Culture

Imagined Touch

A thought-provoking piece that raises more questions than it answers.

Imagined Touch

Imagine losing your sense of sight. Then imagine losing your sense of hearing too. What is it like to inhabit a world of silence and darkness? In their immersive performance piece Imagined Touch, deafblind artists Heather Lawson and Michelle Stevens seek to open up to audiences their world – a world which most of us have never even considered before.

The performance accommodates perhaps 15 people at a time. We are handed vision-obscuring goggles and headphones and shepherded down, single file, into The Pit, a performance space at the Barbican. None of this helps my sense of trepidation. When Imagined Touch first premiered in Melbourne in 2016, Lawson and Stevens spent an hour with the audience before the immersive experience, telling stories about themselves. Here, we have only a short introductory film featuring the two artists.

“Before you enter our world, you must learn its rules,” says Stevens, “but always know that you are safe. You are safe.” I feel oddly comforted by her statement as I put on the goggles and headphones. Everything goes foggy and the soundscape of a busy train station fills my ears. How frightening would it be if my vision remained like this permanently? Surely no such guarantee of safety exists for the deafblind as they go about their daily life.

Just as I muse this to myself, someone takes my hand and pulls me onward. A threshold appears beneath my feet and I stumble gracelessly across it into… an open space? My guide leaves me and I panic. Do I dare take a step forward? Shadowy figures brush past me and I am tempted to grab onto one of them and ask for help. The lights go out and my vision changes from foggy white to pitch blackness.

Invisible hands lead me to a chair. A strange sequence of taps and strokes is signed into my hand, and then a piece of paper appears out of nowhere. I touch it and feel the rough texture. It must spell something in Braille, but I have no idea how to read it, or if I am even moving across the paper in a straight line. Which way is up? I’m ashamed to admit I have absolutely no idea people communicate without speech or sight.

I am passed from one person to another and danced around the room. My confidence grows. I even do a little twirl! Finally, a rectangle is drawn on my back and fingers walk in a straight line up it. Go through the door, I think. Through the goggles I sense dimly a rectangle of darkness in front of me, but I’m scared to step through. Suddenly, loud laughter (is it mocking?) echoes from behind me. Hands grab me and pull me through, confused, back into reality.

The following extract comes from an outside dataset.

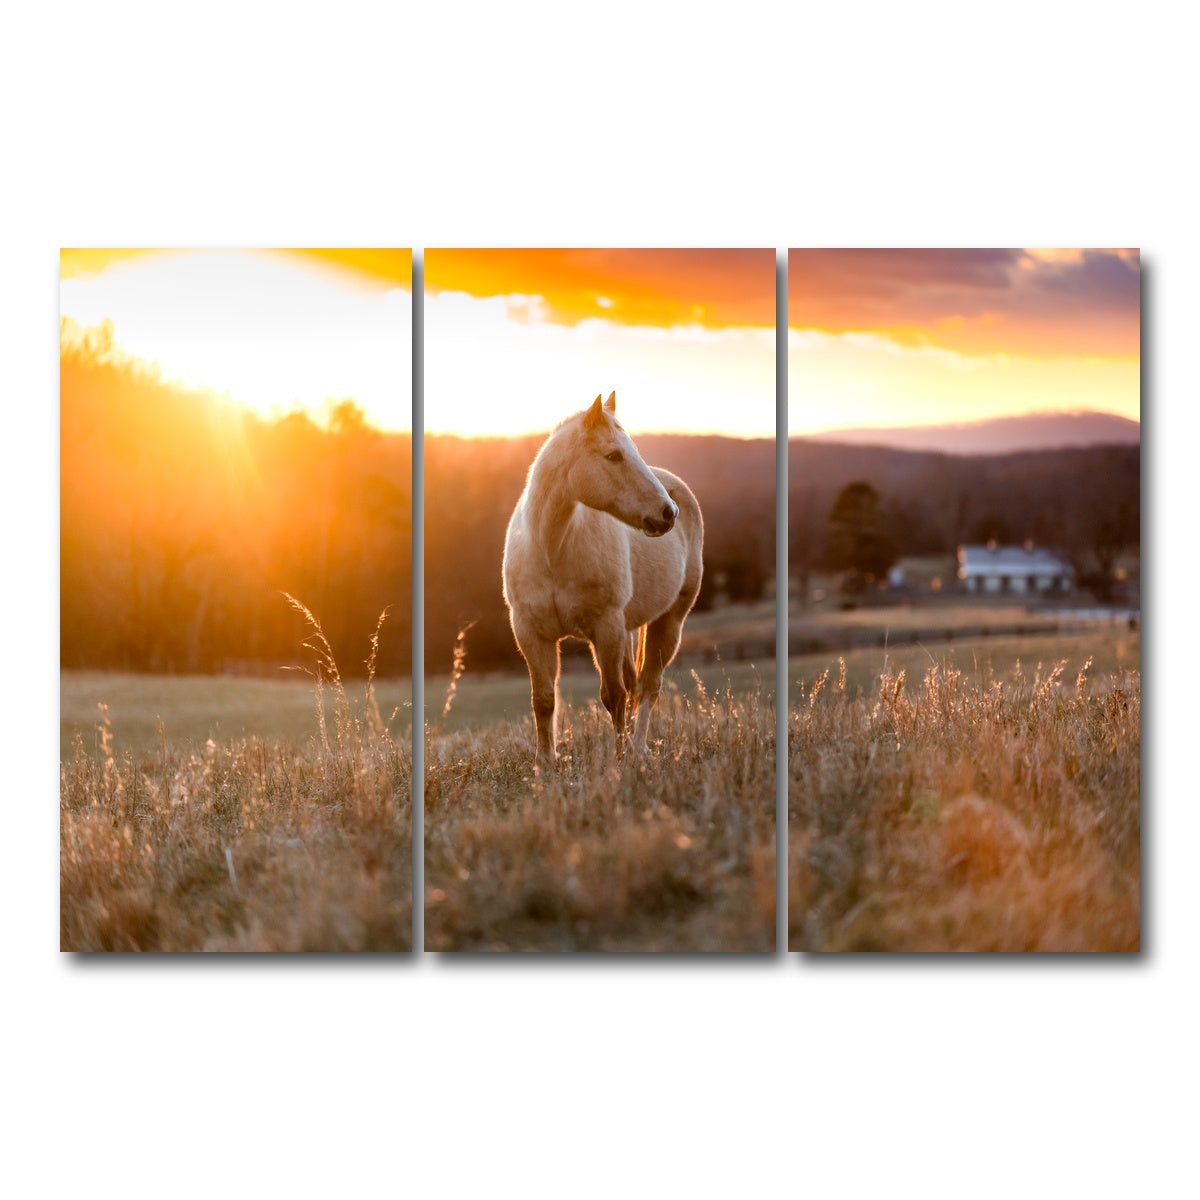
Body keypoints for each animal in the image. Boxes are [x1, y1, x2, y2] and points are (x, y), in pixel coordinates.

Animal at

Imagined Touch tries its best to show audiences what it’s like to live life as a deafblind person, and for the most part succeeds. But the 20-minute installation feels very short, and I’m left vaguely disoriented, with more questions than answers. The soundscape by Madeleine Flynn and Tim Humphrey is beautifully crafted – a busy train station, the pitter-patter of rain – but why not silence, if we are meant to be both deaf and blind? How does tactile sign language work? Some sort of post-performance discussion or even another short film from Lawson and Stevens would have been appreciated. After the (rather abrupt) ending to the performance, my primary feeling is one of relief at rejoining the world of the sighted. I’m not entirely sure I’ve gained much more insight into what it’s like to be deafblind.